SwiftOCR
SwiftOCR copied to clipboard
Optimize Training parameters
Hi,
I just came across your project and it is awesome! 👍
I have worked with some Deep NN and I know it is better to try different parameters (learning rate, momentum, etc.) to get better results and provide the best trained network (using the test group) to the user. I have looked at your training sample and I realized you simply set the parameters to fixed ones (0.7 learning rate , 0.4 momentum ...) and you have a fixed 1-hidden layer size.
I do not know the algorithm you use to recognize the texts (BTW: Could you provide a source for the algorithm so I read about it a bit?) but I would like to try a bunch of parameters to see if I can improve the obtained weights of the neural network, but the problem is I do not find much documentation on your project. Could you provide me some insights about how the algorithm works, why you use that learning rate, momentum, etc?
Thanks!
Hi there,
Small question. What do you mean by "the algorithm you use to recognize the texts"? Do you mean how I separate the characters, how the NN works or something else?
Wow, Thanks for such a fast answer!
I mean how are you separating characters and what are you passing to the input of the NN. I would like to know which components can I tweak to get better character recognition and, for instance, if a learning rate of 0.1 makes sense or not.
I'm using the Swift-AI framework for the NN and a Connected-component labeling algorithm for getting the bounding boxes of the characters.
I have looked at your training sample and I realized you simply set the parameters to fixed ones (0.7 learning rate , 0.4 momentum ...) and you have a fixed 1-hidden layer size.
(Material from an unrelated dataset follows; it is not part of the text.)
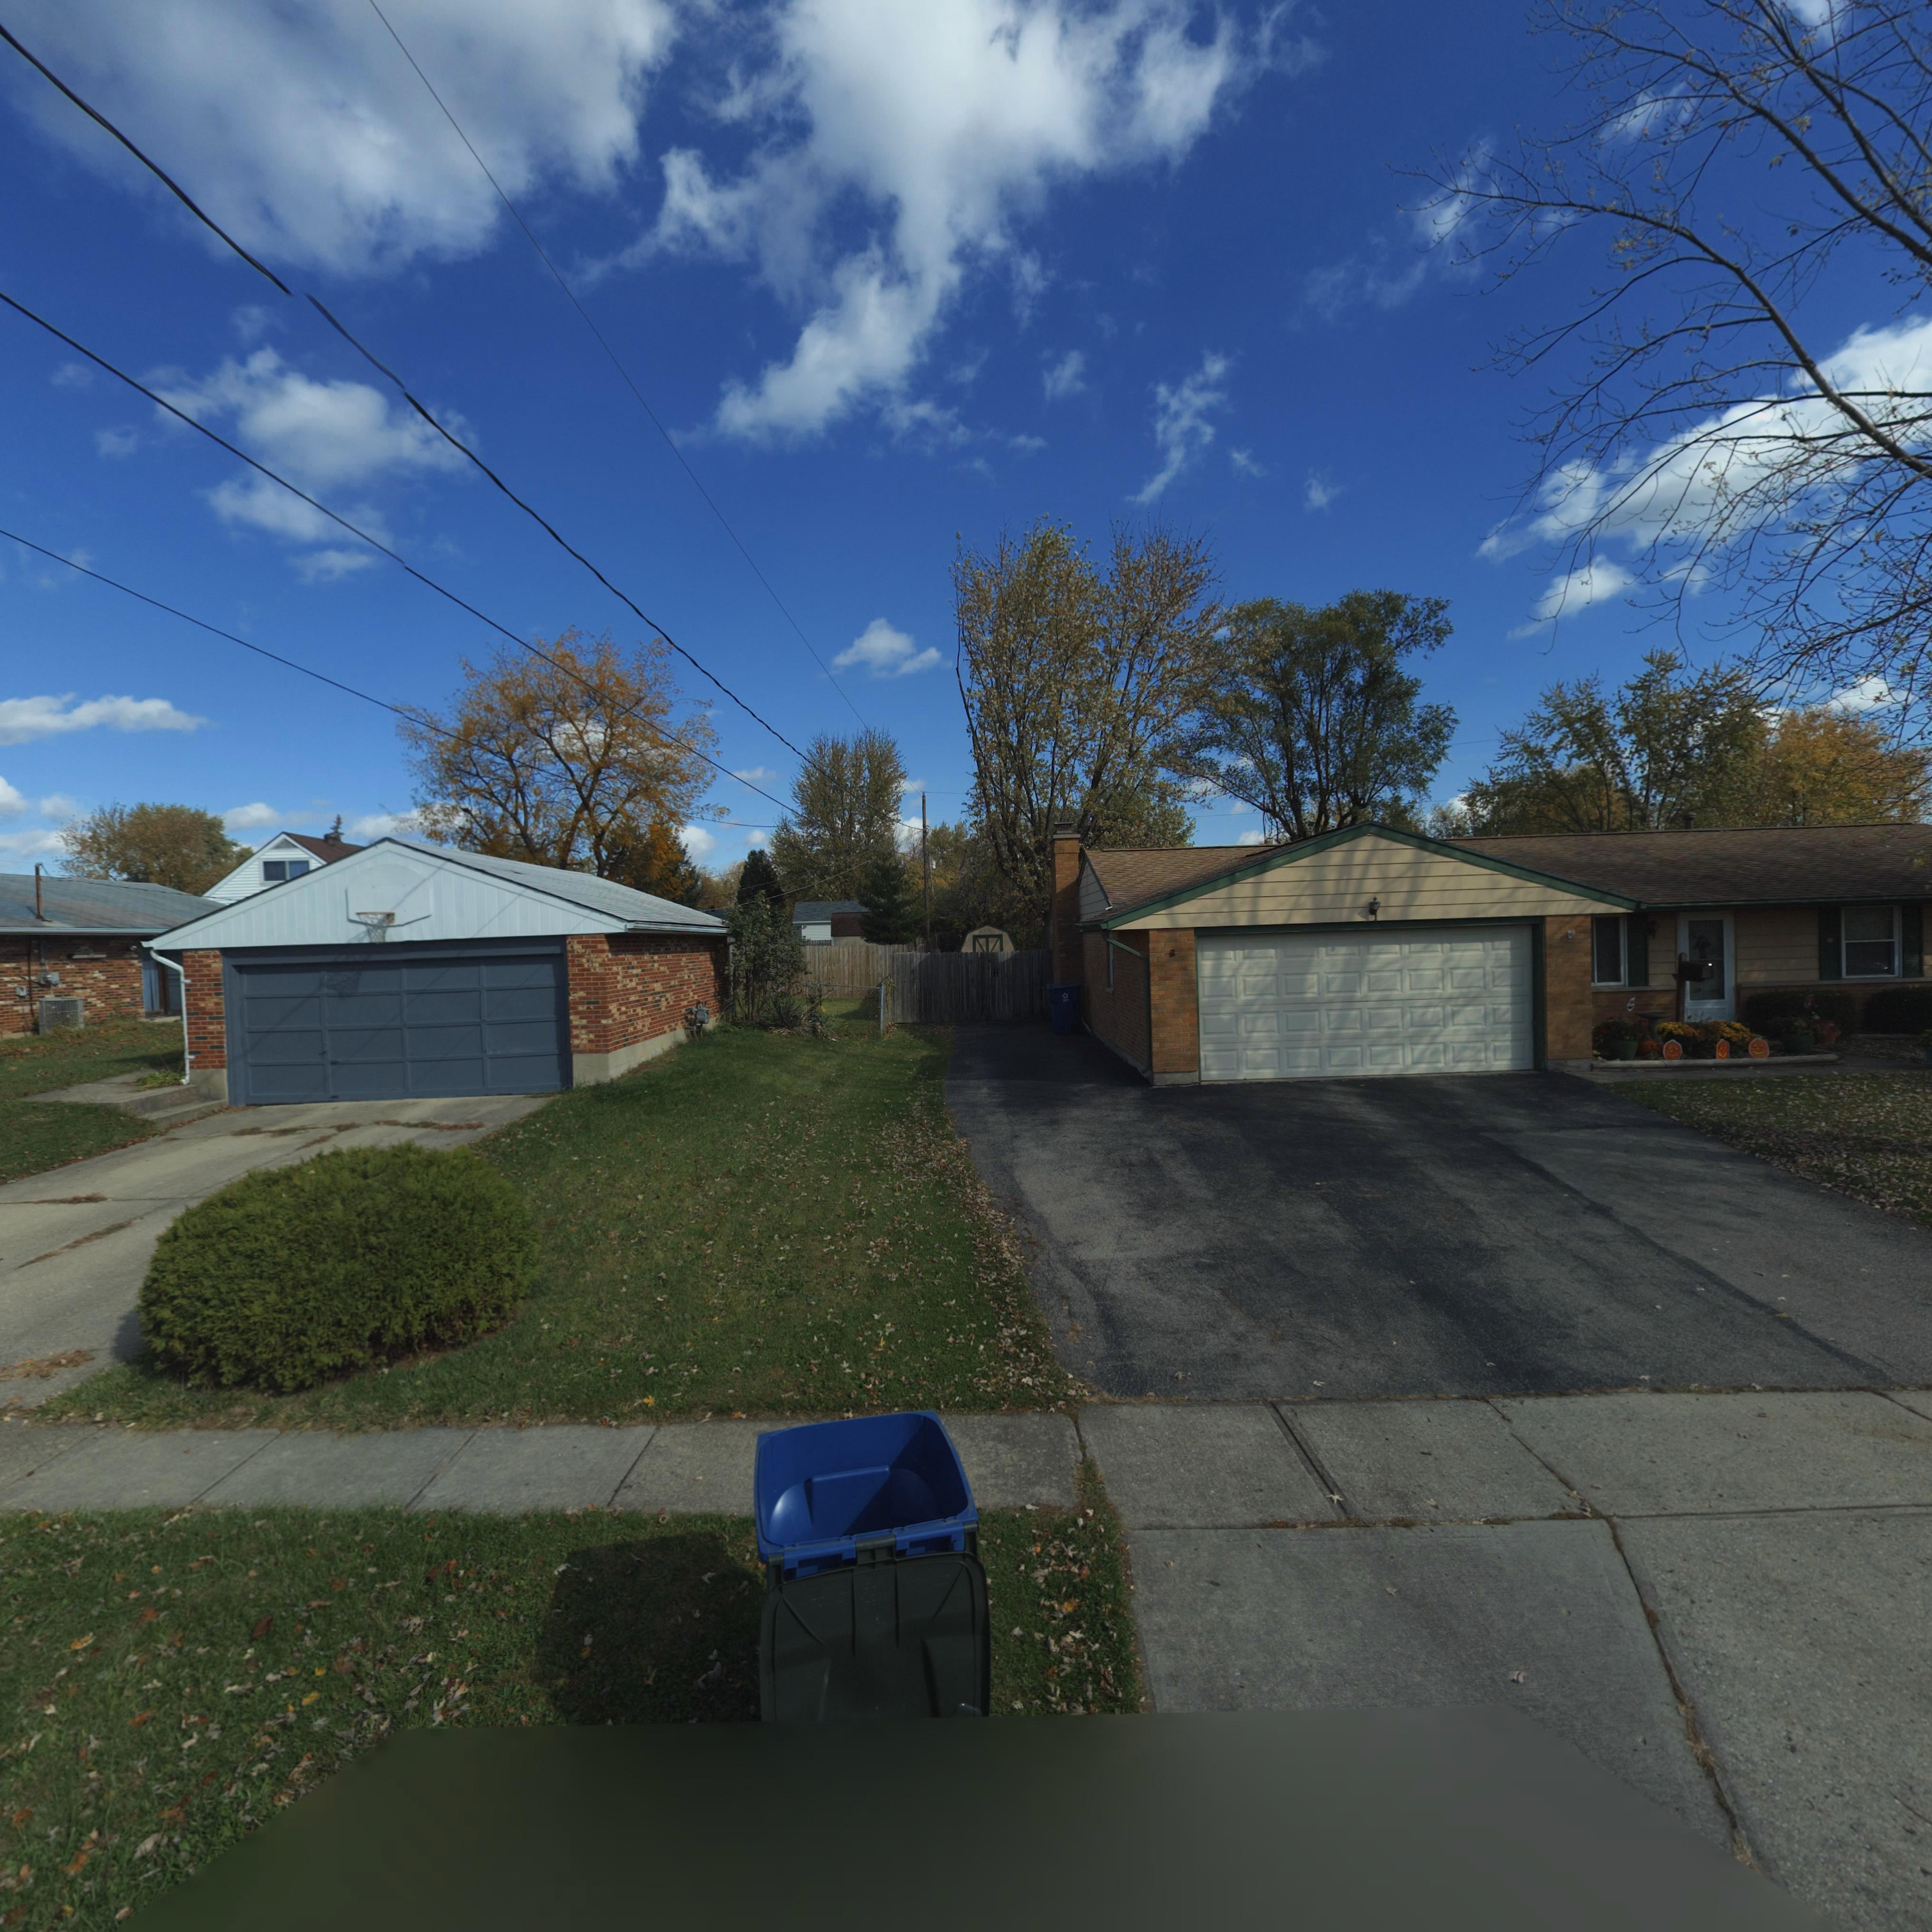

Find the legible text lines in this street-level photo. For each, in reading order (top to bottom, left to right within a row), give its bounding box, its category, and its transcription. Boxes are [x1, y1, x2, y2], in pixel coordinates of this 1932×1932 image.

Since this was my first time working with Neural Networks, I searched the Internet for what learning rate and momentum I should use ^^ I would have loved to use a NN library that allows more than one hidden layer but I couldn't find one.
Parameters to tweak in SwiftOCR.swift:
-
recognizableCharacters
(Which characters were used / are used for training the NN (see #34)) -
globalNetwork: hidden, learningRate, momentum, activationFunction and errorFunction
(This only has an affect on training. I only achieved good training results when using.CrossEntropy(average: false)
as the errorFunction. If you use the Training App, you have to change them on line 32 and 97) -
xMergeRadius and yMergeRadius
(see #1) -
confidenceThreshold
(The confidence for recognizing a character has to be bigger or equal to this threshold. If it is too high, it may filter too much 'noise', if it is too low, if may not filter enough.) -
//Filter blobs
(line 347 - 360) (This filters the connected components. E.g. If the blob is thinner than 1% of the input image width, thennotToThin
will befalse
and the blob will get filtered out.) -
//Filter rects: - Not to small
(line 417 - 429) (the same as//Filter blobs
but only checks if the width and height of the blob (after merging) is OK) -
cropSize
(line 469) (How big the final image (of the blob) should be for recognition. If you change the cropSize, you have change the number of inputs of the NN tocropSize.width * cropSize.height + 1
)
Parameters to tweak in SwiftOCRTraining.swift (Only for training):
-
trainingImageNames
(These images will be used for adding noise in the background when training) -
trainingFontNames
(The font names used tor training. Only important when you aren't using the Training app) -
numberOfTrainImages and numberOfTestImages
(how large the training and testing set should be) -
errorThreshold
(When it should stop training. Only kind of important when you aren't using the Training app) -
//Distortions
(line 236 - 246) (CGAffineTransform: How much the image should get distorted for training)
SwiftOCRDelegate:
-
func preprocessImageForOCR(inputImage: OCRImage) -> OCRImage?
(Custom image preprocessing)
I think that for the beginning this is more than enough parameters to fiddle with.
Wow! Thanks! I think you might put that on the readme or the wiki of the library. Some people might find it really interesting.
What it is usually done when trying to get the best NN is to train tons of them in parallel with different settings to check which one works best. then you use the best settings to train your network. That is why I asked you for this. 👍
@garnele007 Does errorThreshold increase in accuracy when you provide a higher or lower number?
@RollingGoron The lower the number, the more accurate (and time-consuming) the training should get.